For me there may have been no more post-mortems, but there was lots of interesting work. I was writing my textbook on forensic pathology. I flew myself to the mainland to sit on committees for the British Association in Forensic Medicine, who were still sorting out Home Office contracts and many other details of the new privatized landscape. I was asked to give opinions on complex cases
. I was busy on several ministerial working groups, devising and promoting more humane methods of restraint.

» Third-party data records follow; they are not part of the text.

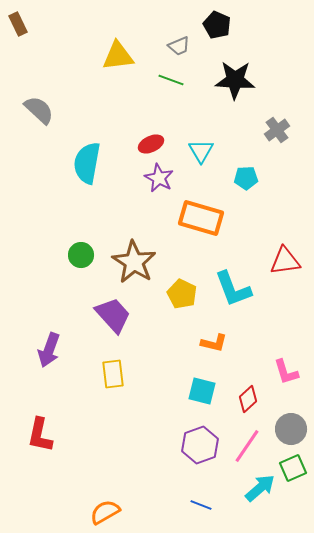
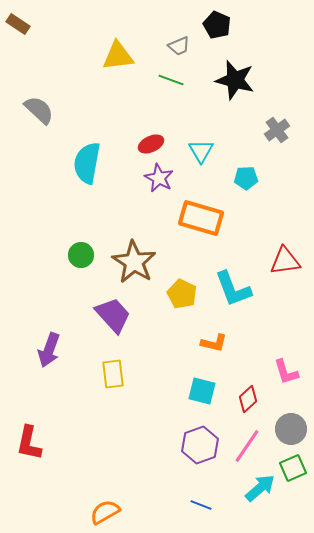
brown rectangle: rotated 30 degrees counterclockwise
black star: rotated 12 degrees clockwise
red L-shape: moved 11 px left, 8 px down
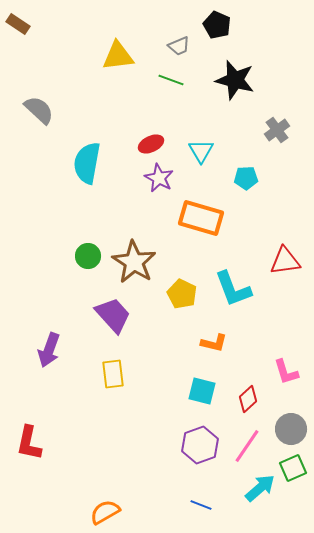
green circle: moved 7 px right, 1 px down
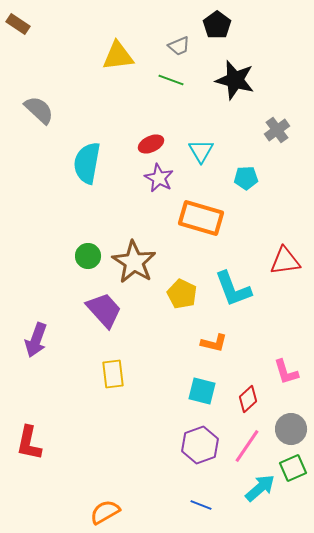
black pentagon: rotated 12 degrees clockwise
purple trapezoid: moved 9 px left, 5 px up
purple arrow: moved 13 px left, 10 px up
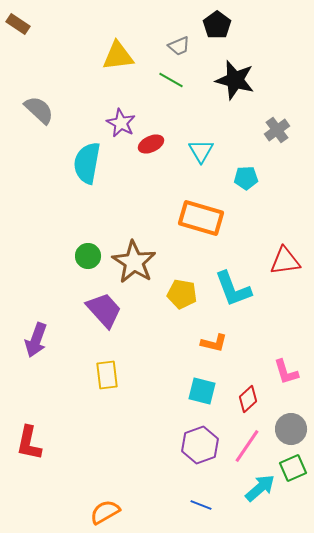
green line: rotated 10 degrees clockwise
purple star: moved 38 px left, 55 px up
yellow pentagon: rotated 16 degrees counterclockwise
yellow rectangle: moved 6 px left, 1 px down
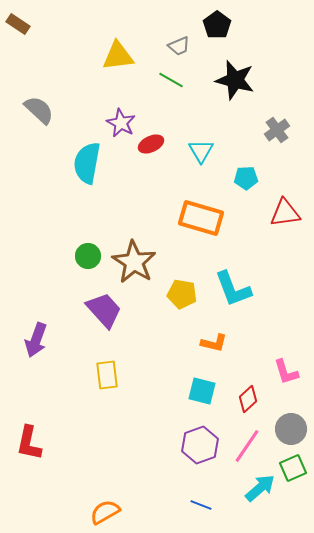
red triangle: moved 48 px up
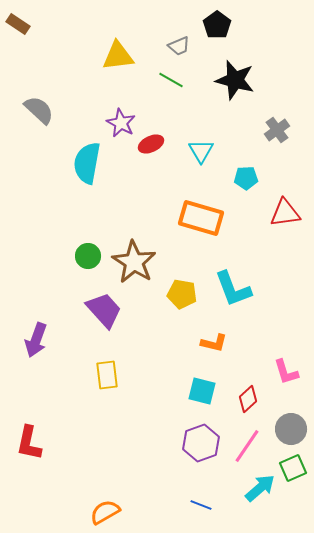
purple hexagon: moved 1 px right, 2 px up
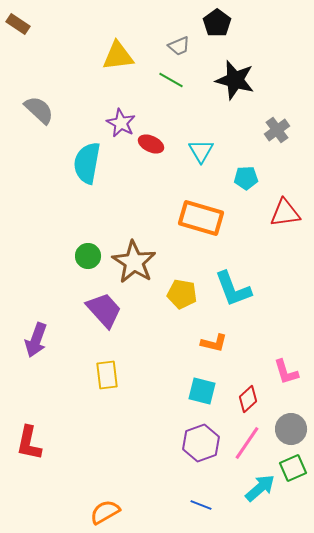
black pentagon: moved 2 px up
red ellipse: rotated 50 degrees clockwise
pink line: moved 3 px up
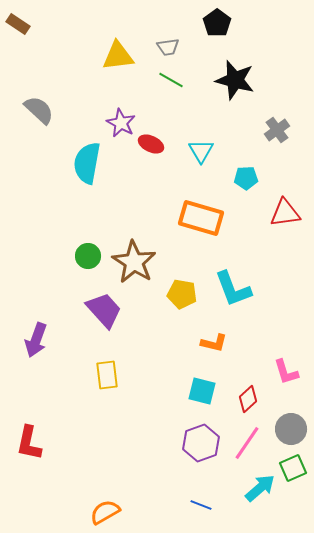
gray trapezoid: moved 11 px left, 1 px down; rotated 15 degrees clockwise
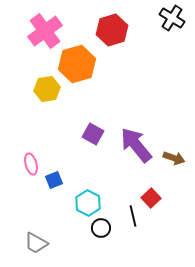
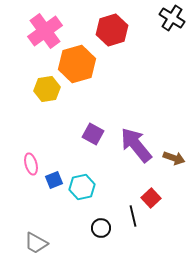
cyan hexagon: moved 6 px left, 16 px up; rotated 20 degrees clockwise
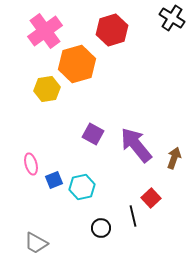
brown arrow: rotated 90 degrees counterclockwise
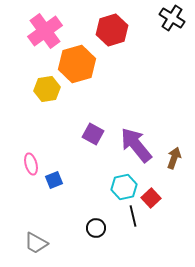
cyan hexagon: moved 42 px right
black circle: moved 5 px left
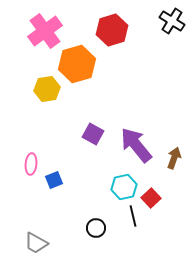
black cross: moved 3 px down
pink ellipse: rotated 20 degrees clockwise
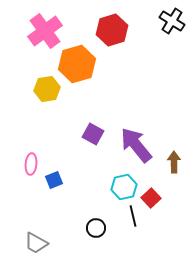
brown arrow: moved 4 px down; rotated 20 degrees counterclockwise
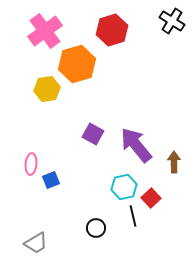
blue square: moved 3 px left
gray trapezoid: rotated 60 degrees counterclockwise
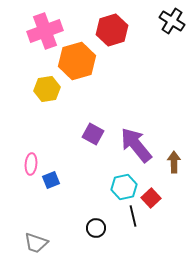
pink cross: rotated 16 degrees clockwise
orange hexagon: moved 3 px up
gray trapezoid: rotated 50 degrees clockwise
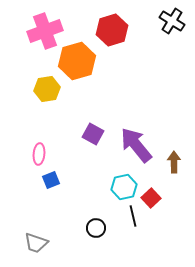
pink ellipse: moved 8 px right, 10 px up
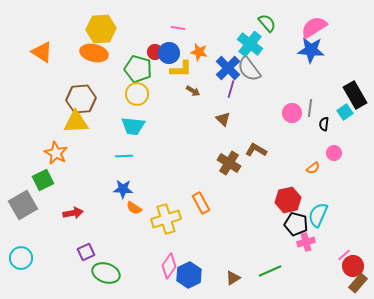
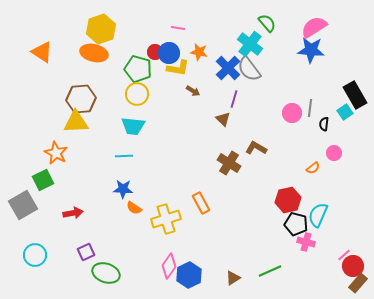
yellow hexagon at (101, 29): rotated 16 degrees counterclockwise
yellow L-shape at (181, 69): moved 3 px left, 1 px up; rotated 10 degrees clockwise
purple line at (231, 89): moved 3 px right, 10 px down
brown L-shape at (256, 150): moved 2 px up
pink cross at (306, 242): rotated 30 degrees clockwise
cyan circle at (21, 258): moved 14 px right, 3 px up
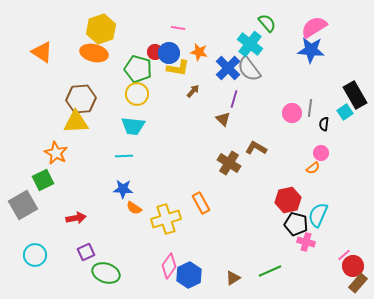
brown arrow at (193, 91): rotated 80 degrees counterclockwise
pink circle at (334, 153): moved 13 px left
red arrow at (73, 213): moved 3 px right, 5 px down
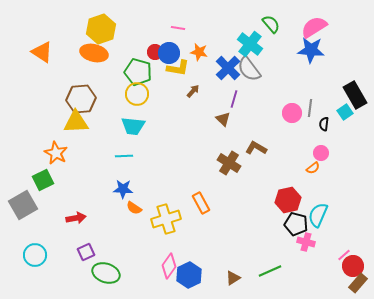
green semicircle at (267, 23): moved 4 px right, 1 px down
green pentagon at (138, 69): moved 3 px down
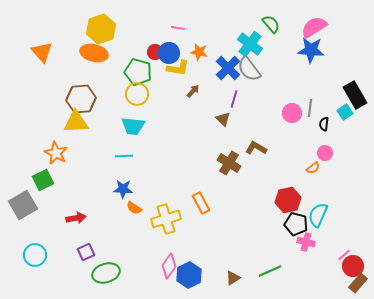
orange triangle at (42, 52): rotated 15 degrees clockwise
pink circle at (321, 153): moved 4 px right
green ellipse at (106, 273): rotated 36 degrees counterclockwise
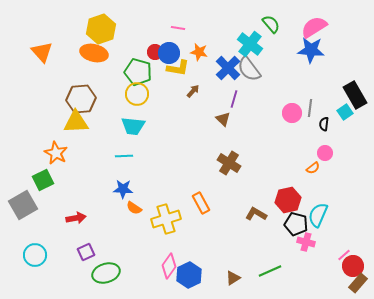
brown L-shape at (256, 148): moved 66 px down
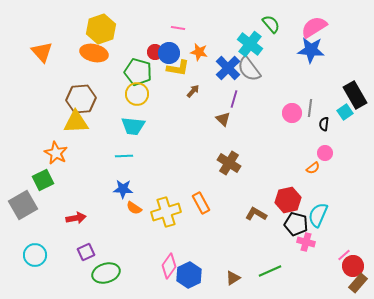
yellow cross at (166, 219): moved 7 px up
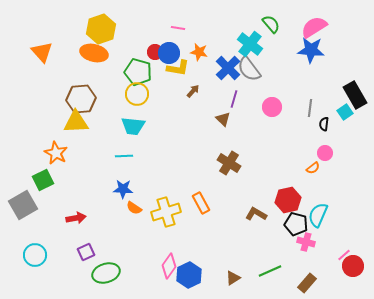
pink circle at (292, 113): moved 20 px left, 6 px up
brown rectangle at (358, 283): moved 51 px left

Of course, I kept an eye on all interesting developments in my field. I learned that the police had reopened the inquiry into Rachel Nickell’s murder: they now, finally, began to accept that someone other than Colin Stagg might have killed her. It took another six years for developments in DNA testing to nail Robert Napper for her death, the man who had murdered Samantha Bisset so violently and who was already detained in Broadmoor for life. I recalled carrying out the second post-mortem on Samantha Bisset’s mutilated body and I remembered saying to the detective how much I was reminded of Rachel Nickell’s murder. I wished now that I hadn’t simply made a passing remark but said something more forceful, more questioning, more insistent.
There was also a major development in the case of Sally Clark, the mother convicted of killing her two baby sons. She seemed to be planning a second appeal. She had been in jail for over two years now, but this appeal would be based on new evidence. New pathological evidence.
The results of tests performed on blood and tissue samples taken from her second child had been discovered. The pathologist had not revealed this evidence before. In the view of some experts, but certainly not all, it showed that the second child might have died naturally of a bacterial (staphylococcal) infection.
The Court of Appeal’s job was to assess whether, if the jury had been in possession of this information at the time of the trial, it might reasonably have affected their decision to convict. The three judges decided that it might, and that therefore the conviction was unsafe.
In 2003 Sally Clark, by that time a broken alcoholic, was released from jail. She died four years later.
Sir Roy Meadow, the man who produced the extraordinary statistic that there was a 1 in 73 million chance of two children from the same family dying naturally, was publicly discredited. A number of the other mothers he had given evidence against and who were serving sentences now launched successful appeals. His maths was challenged by statisticians and he was struck off by the General Medical Council. He later, much later, won his appeal against being struck off, but by then he was over seventy. One piece of bad, off-the-cuff, maths in court under intense cross-examination was a sad ending to a previously highly distinguished career.